Given records:
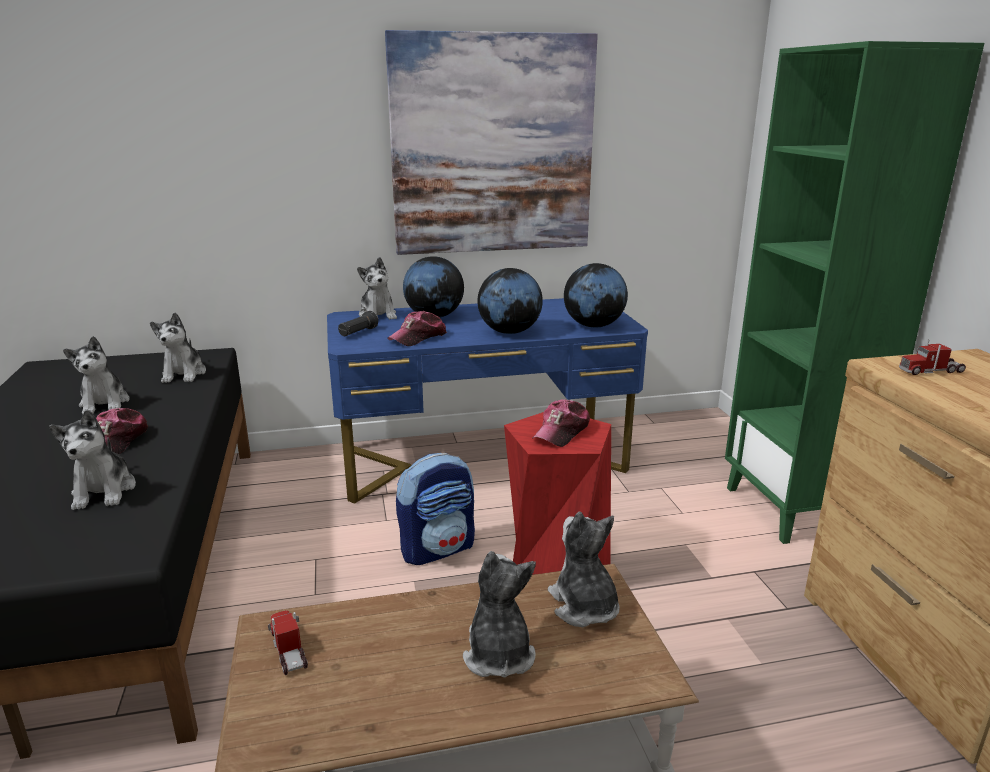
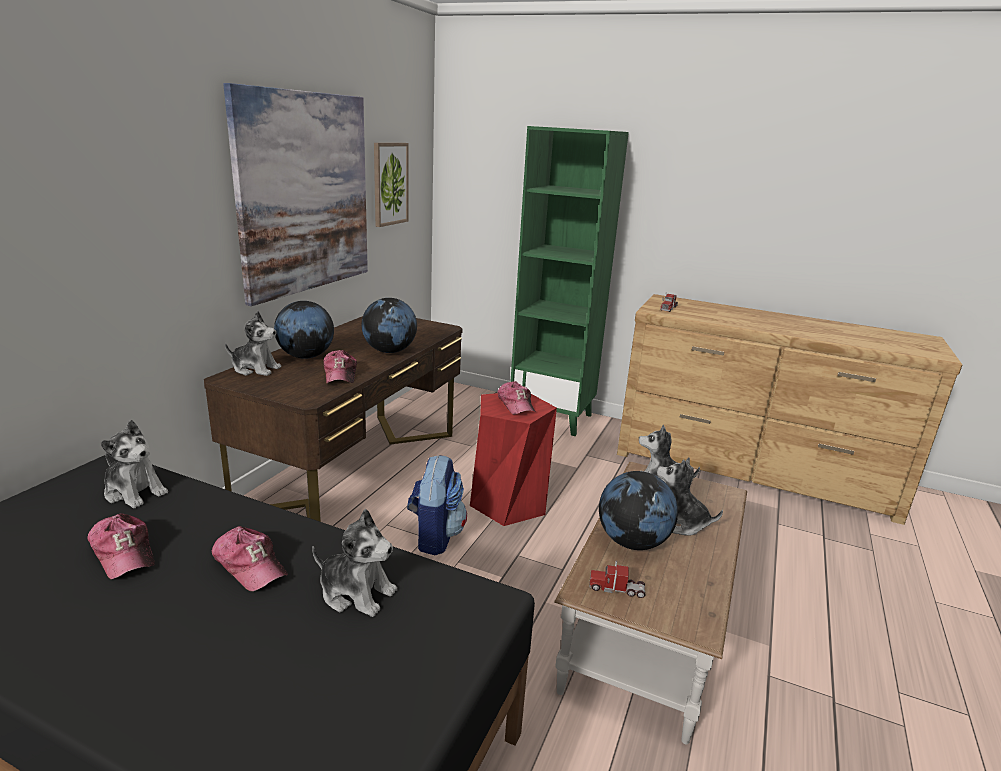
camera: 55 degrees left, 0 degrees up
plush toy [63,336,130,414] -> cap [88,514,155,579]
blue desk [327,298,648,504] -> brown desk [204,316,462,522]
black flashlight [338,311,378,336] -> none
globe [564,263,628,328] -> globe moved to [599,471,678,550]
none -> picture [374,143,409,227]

What is expected:
Give each record above back word for word, but carry over none of the pictures.

Written response:
camera: 55 degrees left, 0 degrees up
plush toy [63,336,130,414] -> cap [88,514,155,579]
blue desk [327,298,648,504] -> brown desk [204,316,462,522]
black flashlight [338,311,378,336] -> none
globe [564,263,628,328] -> globe moved to [599,471,678,550]
none -> picture [374,143,409,227]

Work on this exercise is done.